**EXCERPT:**
★ ★ ★ ★
After grad school, Herb got a used VW van and traveled extensively throughout western North America from 1986 to 1994, including one trip he calls “The Great Rocky Mountain Odyssey of 1988”. However, from 1990 through 1992, he was a postdoc at the University of Florida Museum of Natural History. Herb collaborated again with Steve Manchester, who had been newly appointed as a faculty member at UF, and returned to his old stomping grounds in central Oregon. For two years he and Steve studied the Oligocene flora of the John Day Formation, which was eventually published as a monograph in 1997 by the University of California Press.

While traveling, Herb would periodically take breaks. It was during one of those breaks in 1994, while teaching an Elderhostel course (a learning program for older adults) on geology, that he heard there was a position opening at Florissant Fossil Beds National Monument. Florissant was appealing because of his interest in plant community and climate change during the Eocene-Oligocene transition period. Herb contacted the Monument and spoke to Chief Ranger Maggie Johnston, who put his name on the list, and Administrative Officer Sheryl Sether, who mailed an employment packet to his home in Salem. Herb’s mom would gather any mail received and send it general delivery to a post office at his next destination in anticipation of his arrival. Herb picked up his package and headed for Death Valley. On a warm spring day, he got out his camp chair on a remote alluvial fan and filled out the employment application. He always had his CV and other important documents in a file folder with him. The next day at the little general store in Shoshone, California, which also happened to have an official post office located in the back, Herb mailed the application, making sure the postmark date was clear.

One of the other things that was happening that spring was a special symposium and field trip about Florissant organized by Emmett Evanoff and Kate Gregory at the Rocky Mountain Section Meeting of the Geological Society of America held in Durango, Colorado. A portion of the presentations dealing with aspects of Florissant flora were later published in volume of the Proceedings of the Denver Museum of Nature & Science. One of those presentations was Herb’s about the paleoelevation at Florissant, which was part of his dissertation. During the conference, he camped with Steve Manchester and sat in the audience next to Ted Fremd who was the Paleontologist at John Day Fossil Beds National Monument. Herb spoke to both about the Florissant position.

After the conference, Herb left Durango and headed to New Mexico. During a resupply trip to Santa Fe, he found a payphone. Herb called his answering machine back in Salem to pick up any messages. There was one message from Steve who said that he had been contacted by Dale Ditmanson, the Superintendent at Florissant. Encouraged by this news, Herb went grocery shopping. On his way back to the van, he decided to check his answering machine again. Another message. This one was from Dale asking to do an interview. He dialed the number left on the message. Standing in a supermarket parking lot worrying about the rapidly melting ice cream in the cart he was holding, Herb interviewed for the Florissant position.
★ ★ ★ ★
**DIRECTIONS:**
1) In the excerpt about Herb, rewrite the paragraph beginning "After the conference, Herb left Durango" as a short bulleted list that keeps its main facts.
2) List every person other than Herb whom the excerpt about Herb names with both a first and last name.
3) According to the excerpt about Herb, which publisher released the monograph on the Oligocene flora of the John Day Formation, and in what year?

**DATASET EXCERPTS:**
★ ★ ★ ★
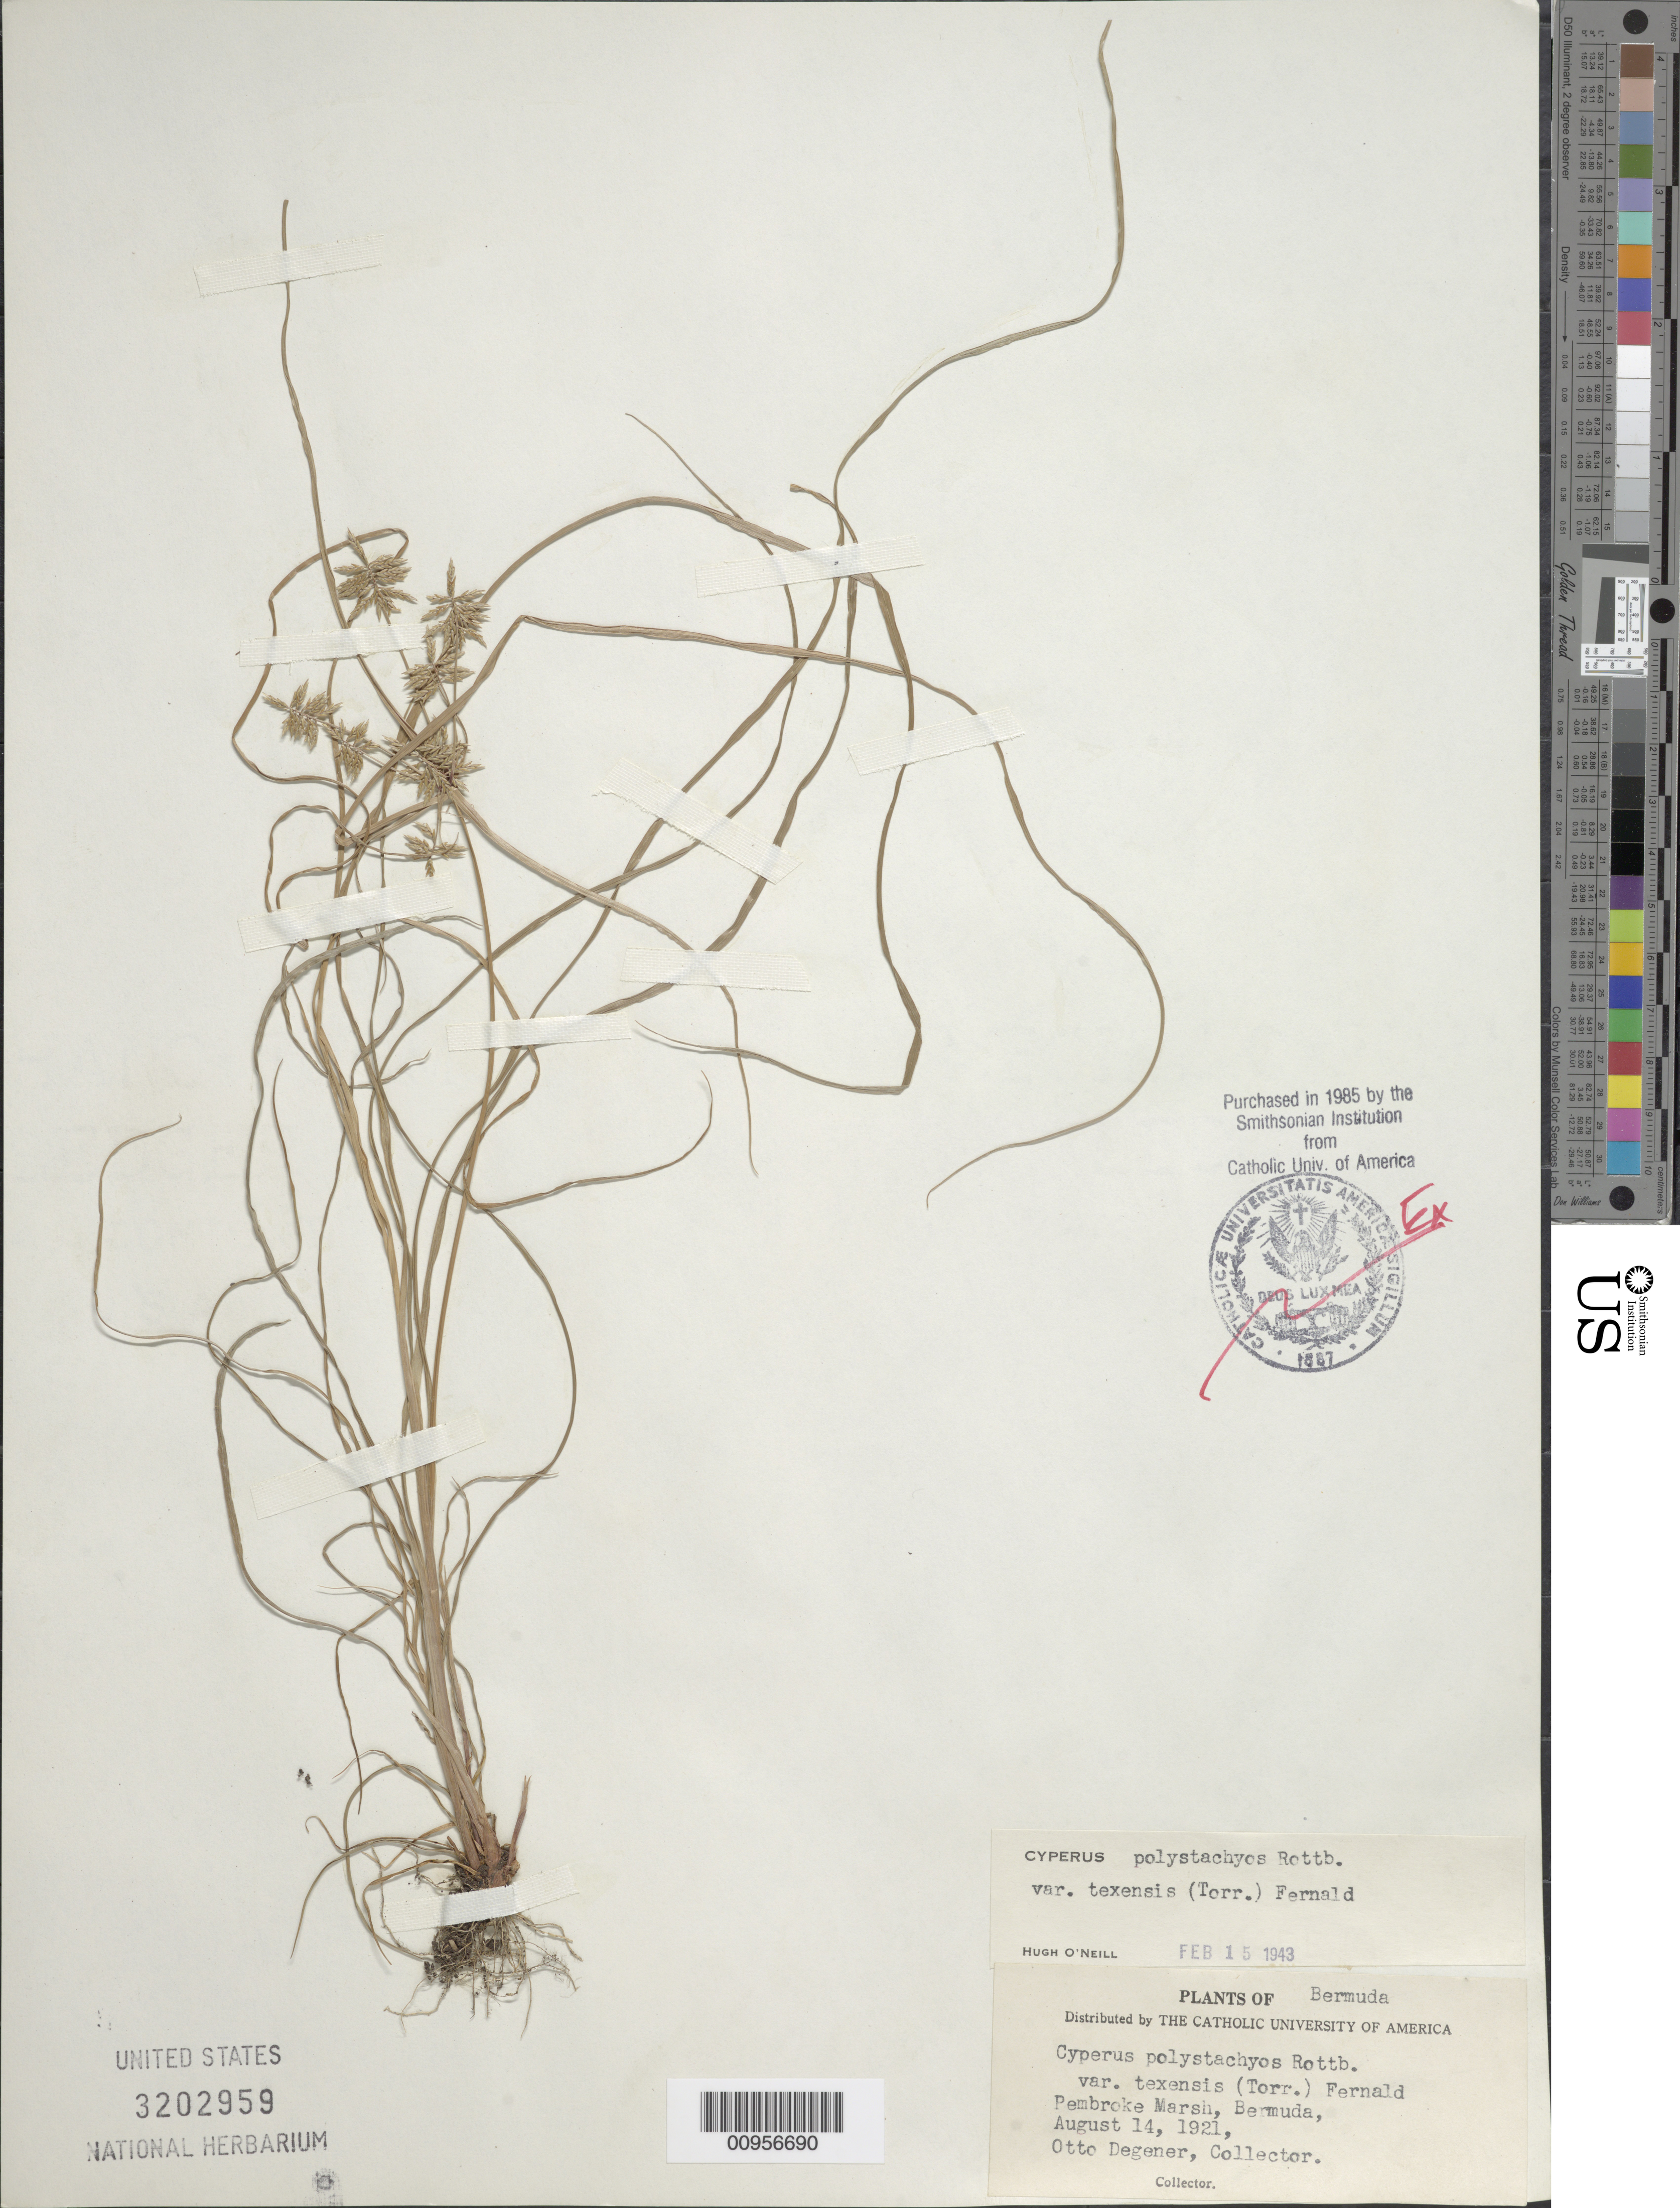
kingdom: Plantae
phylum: Tracheophyta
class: Liliopsida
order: Poales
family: Cyperaceae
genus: Cyperus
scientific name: Cyperus polystachyos var. texensis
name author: (Torr.) Fernald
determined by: O'Neill, H. O.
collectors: O. Degener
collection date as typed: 14 Aug 1921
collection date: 1921-08-14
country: Bermuda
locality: Pembroke Marsh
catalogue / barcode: US 3202959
★ ★ ★ ★
**SOLUTIONS TO THE EXERCISE:**
1)
- After the conference, Herb left Durango for New Mexico.
- On a resupply trip to Santa Fe, he used a payphone to check his answering machine in Salem.
- A message from Steve said Dale Ditmanson, the Superintendent at Florissant, had contacted him.
- After grocery shopping, Herb checked again and found a message from Dale asking to do an interview.
- Herb called back and interviewed for the Florissant position in a supermarket parking lot while his ice cream melted in the cart.

2) Steve Manchester, Maggie Johnston, Sheryl Sether, Emmett Evanoff, Kate Gregory, Ted Fremd, Dale Ditmanson

3) The University of California Press published it in 1997.